DOCUMENT PASSAGE

Even organizations that think they've done a good job removing sensitive data from aging equipment often don't check their own work, he says. One out of four machines Redemtech receives still contain some amount of residual data.

"Most IT folks are not focused on this stuff," says Houghton. "They just go down a list and tick things off without scrutinizing the results. People tell you they're doing everything the right way, but the actual outcomes are never audited and reviewed for effectiveness. If you're at a senior level in an IT organization, this should keep you awake at night."

It's not just surplus equipment that IT should worry about, says Michael Howard, a security strategist for HP's imaging and printing division. Most multifunction machines come with embedded Web server software for administrative access. If left unsecured, a knowledgeable attacker can log onto the server via the device's control panel and gain administrative rights to the network. Without an admin password, these machines leave an open path to the heart of the organization.

"Lots of security breaches happen because people think, 'Oh, it's just a printer'," says Howard. "In reality, it's not just a printer; it's a computer sitting on your network."

IT paranoia No. 1: Management will never understand your value

You're working 40, 50, 60 hours a week keeping the bits flowing and handling last-minute and often ridiculous requests, and what do you have to show for it? Best case: You're invisible. Worst case? You've got a big red bull's-eye on your back.

Welcome to a wonderful career in IT in the new millennium.

"A lot of the paranoia I see in IT shops revolves around the questions, 'Will I have a job down the road? What will IT funding look like?'" says Bender's Archibald. "Every organization is living year to year, and some are living quarter to quarter. People aren't getting reassurances from upper management that IT is important. That causes a lot of angst."

IT professionals face three big problems, says management consultant Patty Azzarello, CEO of Azzarello Group. One is that the suits usually have no clue what the IT folks actually do, and they like it that way. The second is IT is usually a big, fat juicy line item in the budget that management always wants to cut (in part because they have no idea what IT does). And the third is that management is often afflicted with what Azzarello calls "business amnesia."

DATA UNDER STUDY
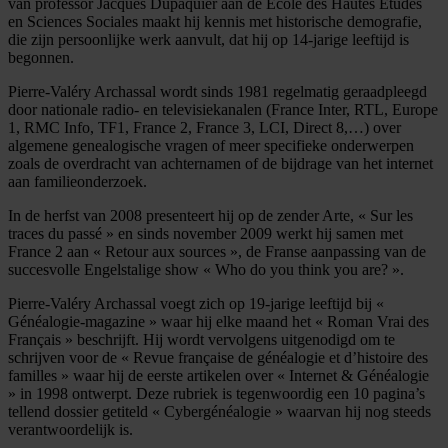
van professor Jacques Dupâquier aan de École des Hautes Études
en Sciences Sociales maakt hij kennis met historische demografie,
die zijn persoonlijke werk aanvult, dat hij op 14-jarige leeftijd is
begonnen.
Pierre-Valéry Archassal wordt sinds 1981 regelmatig geraadpleegd
door nationale radio- en televisiekanalen (France Inter, RTL, Europe
1, RMC Info, TF1, France 2, France 3, LCI, Direct 8,…) over
algemene genealogische vragen of meer specifieke onderwerpen
zoals de overdracht van achternamen of de bijdrage van het internet
aan familieonderzoek.
In de herfst van 2008 presenteert hij op de zender Arte, « Sur les
traces du passé » en sinds november 2009 werkt hij samen met
France 2 aan « Retour aux sources », de Franse aanpassing van de
succesvolle Engelstalige show « Who do you think you are? ».
Pierre-Valéry Archassal voegt zich op 19-jarige leeftijd bij «
Généalogie-magazine » waar hij elke maand het « Roman Vrai des
Français » beschrijft. Hij wordt vervolgens uitgenodigd om te
schrijven voor de « Revue française de généalogie et d’histoire des
familles » waar hij de eerste artikelen over « Internet & Généalogie
» in 1998 ontwerpt. Deze rubriek is tegenwoordig een 10 pagina’s
tellend dossier getiteld « Cybergénéalogie » waarvan hij nog steeds
verantwoordelijk is.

EXERCISES TO COMPLETE
1. In the IT paranoia passage, rewrite everything from "IT paranoia No." down to "the new millennium.", replacing "invisible" with "overlooked".
2. Extend the IT paranoia passage, picking up after its last sentence.

EXERCISE RESULTS
1.
IT paranoia No. 1: Management will never understand your value

You're working 40, 50, 60 hours a week keeping the bits flowing and handling last-minute and often ridiculous requests, and what do you have to show for it? Best case: You're overlooked. Worst case? You've got a big red bull's-eye on your back.

Welcome to a wonderful career in IT in the new millennium.

2.
"When the IT org does something wonderful, like roll out an ERP or CRM system that brings in more customers and higher profits, those efficiencies get absorbed into the business," she says. "For one quarter, management cheers, then they forget about it. But they also forget that IT has to continue to pay for that system. So IT becomes a black hole that spends a lot of money on things nobody understands."

But IT pros also deserve some of the blame. If all you're doing at work is keeping the lights on, you're not doing enough to make yourself recession-proof, says Dave MacKeen, CEO of IT recruiting firm Eliassen Group.

"CIOs look for A-level players who can solve problems," he says. "Even if they don't know the answer, they leverage internal and external resources, think systematically, and consider edge conditions. B- and C-level players just show up and get the job done."

In a tough economy those jobs are the first to get outsourced, he says.

It also helps if you can speak in a way that business leaders respect and understand, says Azzarello.

"You have to listen to the exact words business stakeholders use to describe what's important to them, and then use those words yourself," she advises. "It doesn't help if you're talking about 'SAP financials' when the business people call it the 'order entry process.'"

If you're really listening, she adds, you will see that the businesspeople are talking about two distinct services -- plain-vanilla order entry and high-priority order entry for the last 48 hours of each month -- and you will know to create different IT services for each.

"If IT people want to improve their visibility and their credibility, they need to take it upon themselves to step up and connect with the business side through relationships and communication," says Azzarello. "It's never going to happen any other way."